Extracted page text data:
-----

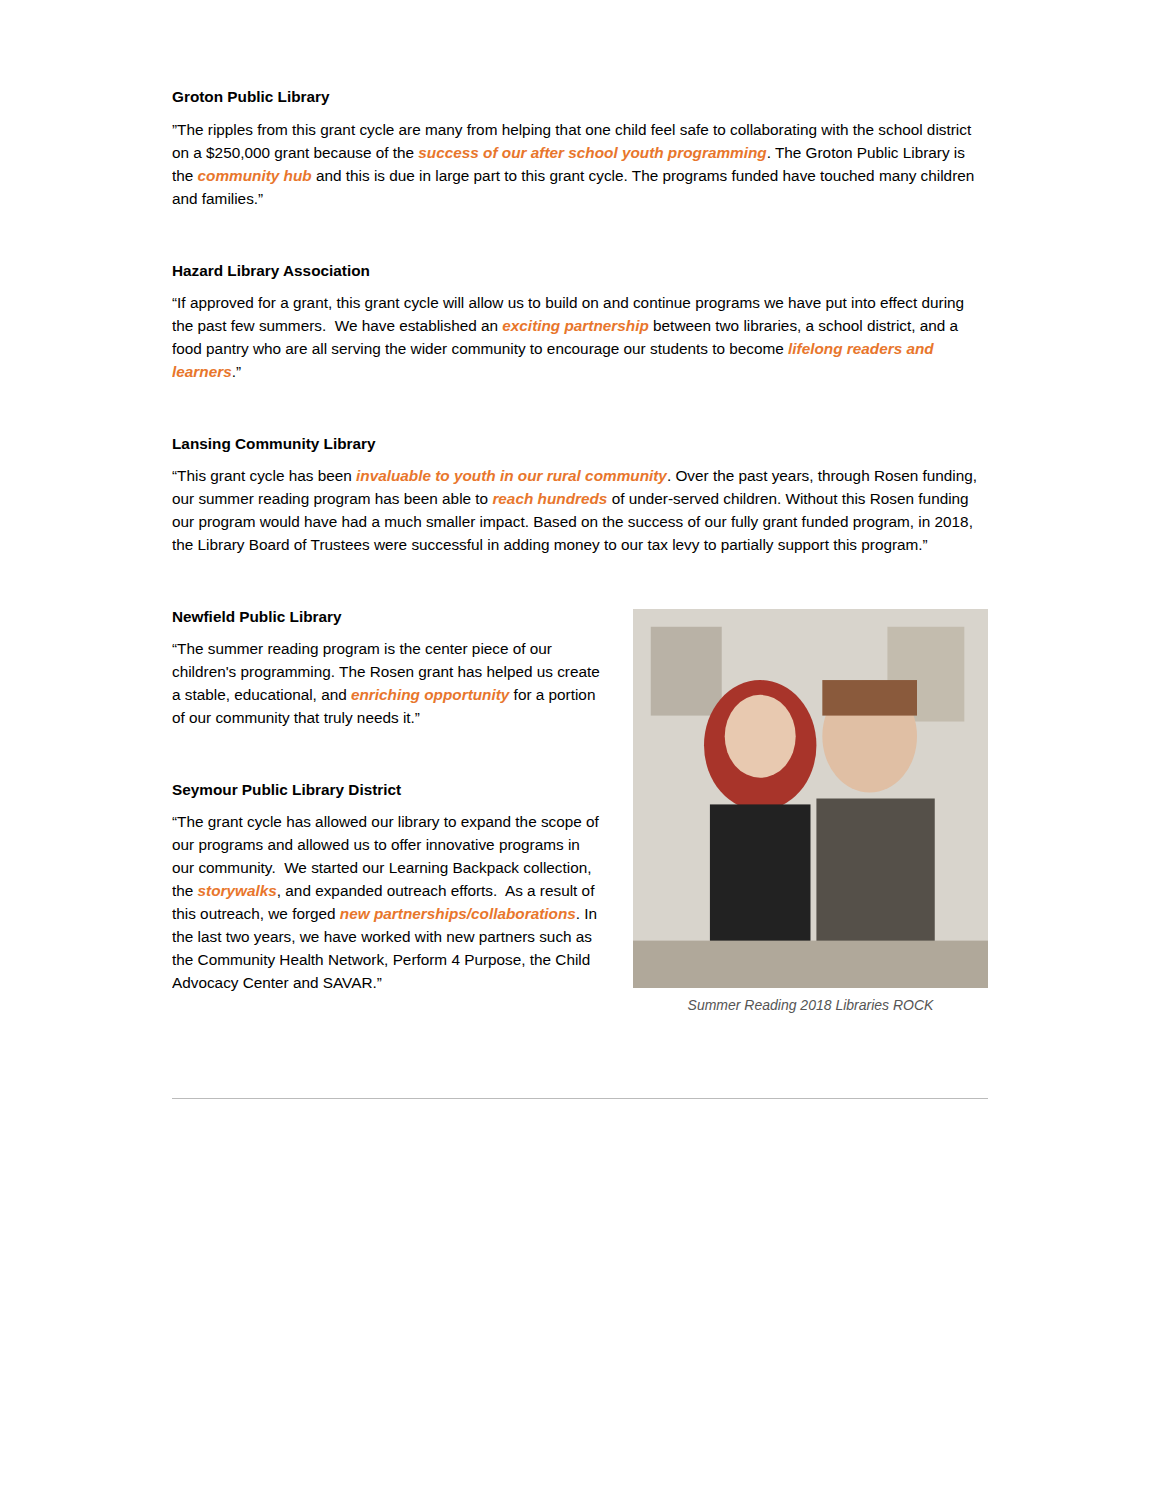Groton Public Library
”The ripples from this grant cycle are many from helping that one child feel safe to collaborating with the school district on a $250,000 grant because of the success of our after school youth programming. The Groton Public Library is the community hub and this is due in large part to this grant cycle. The programs funded have touched many children and families.”
Hazard Library Association
“If approved for a grant, this grant cycle will allow us to build on and continue programs we have put into effect during the past few summers. We have established an exciting partnership between two libraries, a school district, and a food pantry who are all serving the wider community to encourage our students to become lifelong readers and learners.”
Lansing Community Library
“This grant cycle has been invaluable to youth in our rural community. Over the past years, through Rosen funding, our summer reading program has been able to reach hundreds of under-served children. Without this Rosen funding our program would have had a much smaller impact. Based on the success of our fully grant funded program, in 2018, the Library Board of Trustees were successful in adding money to our tax levy to partially support this program.”
Summer Reading 2018 Libraries ROCK
Newfield Public Library
“The summer reading program is the center piece of our children's programming. The Rosen grant has helped us create a stable, educational, and enriching opportunity for a portion of our community that truly needs it.”
Seymour Public Library District
“The grant cycle has allowed our library to expand the scope of our programs and allowed us to offer innovative programs in our community. We started our Learning Backpack collection, the storywalks, and expanded outreach efforts. As a result of this outreach, we forged new partnerships/collaborations. In the last two years, we have worked with new partners such as the Community Health Network, Perform 4 Purpose, the Child Advocacy Center and SAVAR.”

-----

**Task item:** Restating the data word for word is the task, and pictures are to be omitted.

**Response below:**
Groton Public Library
”The ripples from this grant cycle are many from helping that one child feel safe to collaborating with the school district on a $250,000 grant because of the success of our after school youth programming. The Groton Public Library is the community hub and this is due in large part to this grant cycle. The programs funded have touched many children and families.”
Hazard Library Association
“If approved for a grant, this grant cycle will allow us to build on and continue programs we have put into effect during the past few summers. We have established an exciting partnership between two libraries, a school district, and a food pantry who are all serving the wider community to encourage our students to become lifelong readers and learners.”
Lansing Community Library
“This grant cycle has been invaluable to youth in our rural community. Over the past years, through Rosen funding, our summer reading program has been able to reach hundreds of under-served children. Without this Rosen funding our program would have had a much smaller impact. Based on the success of our fully grant funded program, in 2018, the Library Board of Trustees were successful in adding money to our tax levy to partially support this program.”
Summer Reading 2018 Libraries ROCK
Newfield Public Library
“The summer reading program is the center piece of our children's programming. The Rosen grant has helped us create a stable, educational, and enriching opportunity for a portion of our community that truly needs it.”
Seymour Public Library District
“The grant cycle has allowed our library to expand the scope of our programs and allowed us to offer innovative programs in our community. We started our Learning Backpack collection, the storywalks, and expanded outreach efforts. As a result of this outreach, we forged new partnerships/collaborations. In the last two years, we have worked with new partners such as the Community Health Network, Perform 4 Purpose, the Child Advocacy Center and SAVAR.”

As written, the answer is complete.